Environmental issues–Did something happen to the physical environment outside of the IBM i partition? Was there a power outage, network failure, or other outside issue that will affect your business processing? This isn’t strictly a Power i issue but you should check with your network team to ensure someone is watching the network your partition is connected to.
Power i hardware problems–Did a Power i component just fail, such as a disk drive, processor unit, power supply, backplane, Storage Area Network, etc.? When a partition element fails, IBM i always logs a system problem in the Work with Problems (WRKPRB) command screen, and it also sends a message to the QSYSOPR message queue. Set up your monitoring software to look for the following QSYSOPR hardware attention message IDs from message file QCPFMSG in library QSYS. These messages will find the majority of hardware issues on your system.
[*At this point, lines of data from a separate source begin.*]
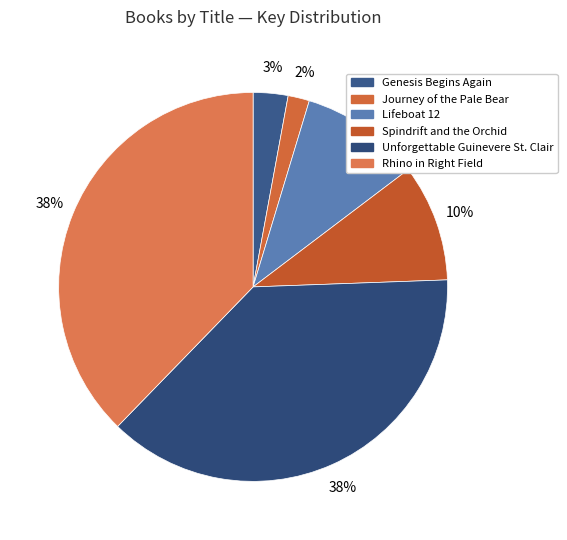

How many slices are in this pie chart?

6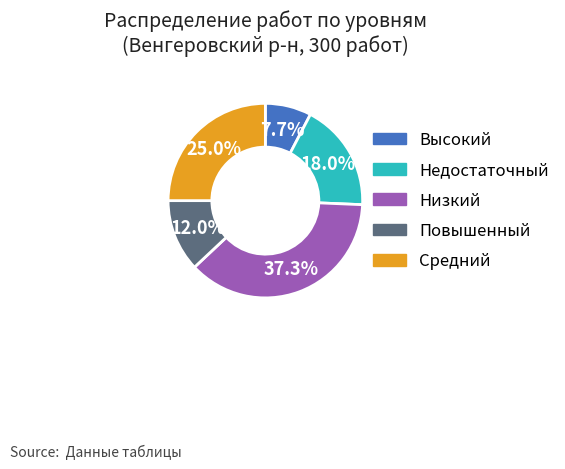

Does any single category account for the majority?

No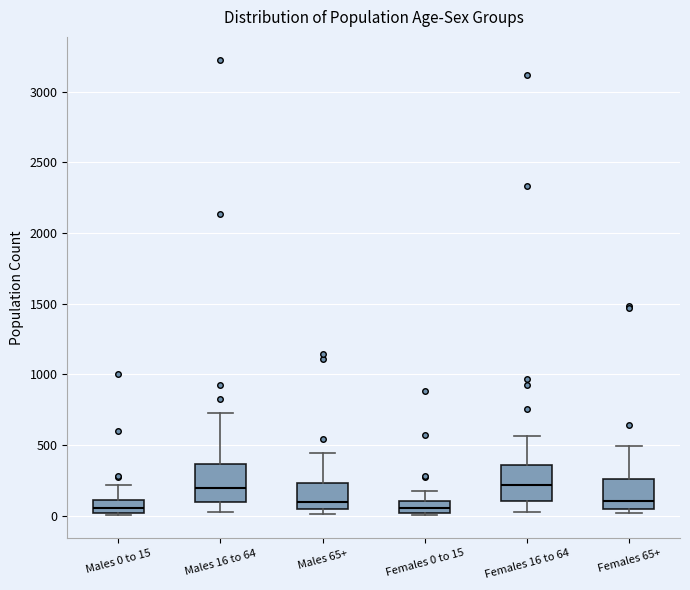

Reading left to right, read every box against the y-axis: the position of its median line, the range the box covers, and the ends of its whiskers. The values are not printed on the chart, so give them approximately, as read against the axis.

Males 0 to 15: median 50, box 0 to 100, whiskers 0 to 200
Males 16 to 64: median 200, box 100 to 350, whiskers 50 to 700
Males 65+: median 100, box 50 to 250, whiskers 0 to 450
Females 0 to 15: median 50, box 0 to 100, whiskers 0 (just below the box's lower edge) to 150
Females 16 to 64: median 200, box 100 to 350, whiskers 50 to 550
Females 65+: median 100, box 50 to 250, whiskers 0 to 500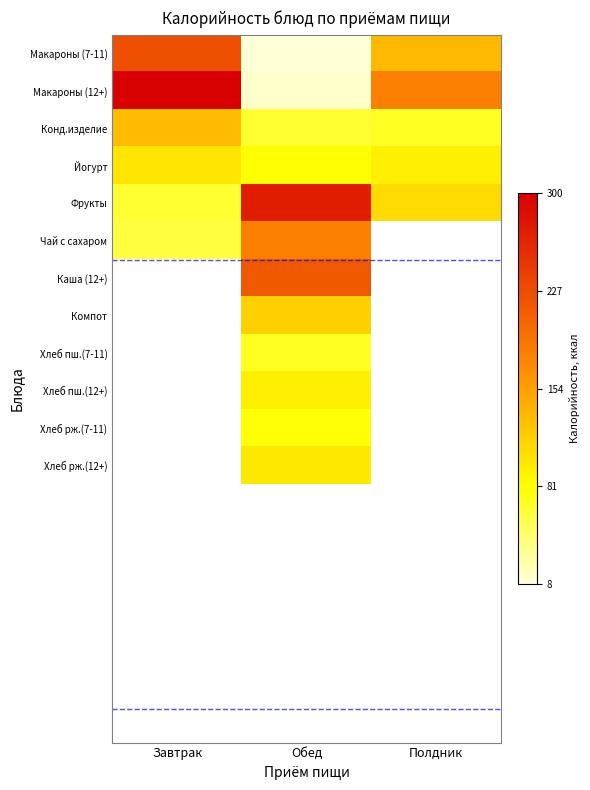

What is the sum of the Макароны (7-11) values at Завтрак and Полдник?

359.0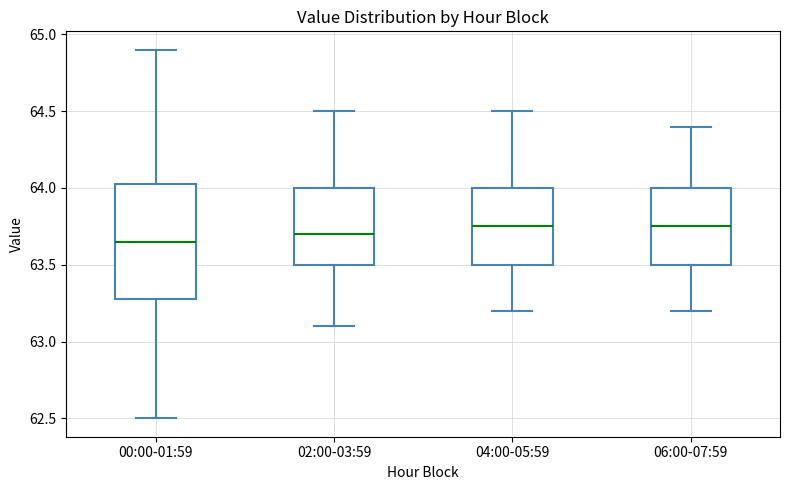

Reading left to right, transcribe this box plot: for each box, give where its median line is, the range the box spans, and where its two whiskers end, as read against the y-axis. The values are not printed on the chart, so give them approximately, as read against the axis.

00:00-01:59: median 63.65, box 63.30 to 64.05, whiskers 62.50 to 64.90
02:00-03:59: median 63.70, box 63.50 to 64.00, whiskers 63.10 to 64.50
04:00-05:59: median 63.75, box 63.50 to 64.00, whiskers 63.20 to 64.50
06:00-07:59: median 63.75, box 63.50 to 64.00, whiskers 63.20 to 64.40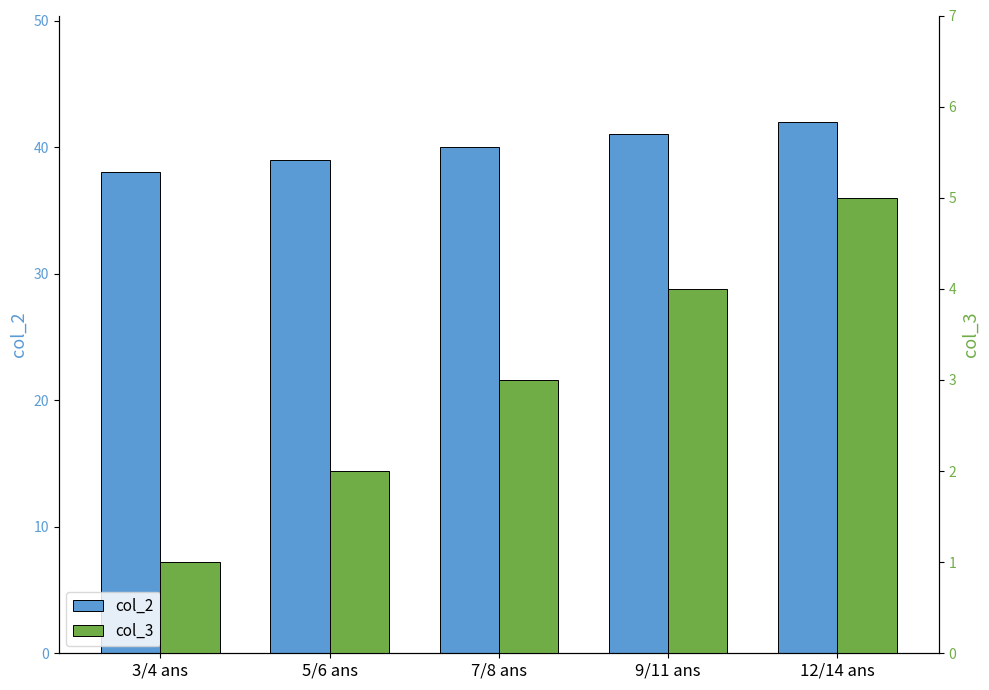

How many col_2 values are between 39 and 41?

3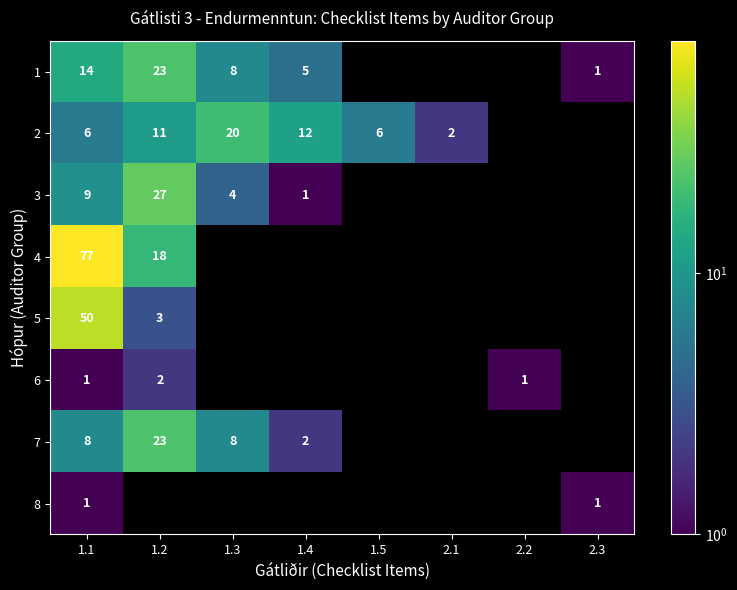

Which category has the highest value across all series?

1.1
Maintenance messages–Did your Power system just send off a message that a battery-powered item, such as a disk cache battery or a UPS, is nearing end of life and should be replaced? Power and battery message are also included in the QCPFMSG message file in QSYS. You will want to check QCPFMSG for more power messages you may want to monitor for, but some power messages you can monitor for in QSYSOPR, include:
Operating system issues–Did the IBM i OS just throw off an operating system error? Sometimes these errors will be caught under the hardware problem messages listed above. They will also show up in the Work with Problems screen and in the QSYSOPR message queue. Check both of these locations every day.
Losing connectivity with key communication partners or servers–Are all your co-processing servers still available? Can you still reach your critical customers? Did a data transfer just fail? You can also set up ping testing for critical co-servers. Communication failures with co-servers will many times show up in application errors.
Applications issues–Is there a programming inquiry message in QSYSOPR that needs attention? Did a key batch process run longer or shorter than expected? Did a critical job fail to run? Application errors fall into two categories: 1) Hard errors where the system either cancels a job or puts up an inquiry message that needs answering; or 2) Silent problems where an application is malfunctioning but it’s not sending out an error messages. Check out the articles in the Related Stories section below for tips on how to monitor for application issues.
Backup failures–Is the system hung up because of a media failure or something as simple as waiting for a new tape? For IBM i full systems backups (GO SAVE, option 21), the system is restricted before backing up. If a full system backup hangs and the system doesn’t restart, you can check for system availability again with a ping test from another server to make sure the system comes back up at the right time. For nightly backups where the system isn’t restricted but processing may be limited, these errors can generally be trapped through the hardware messages above.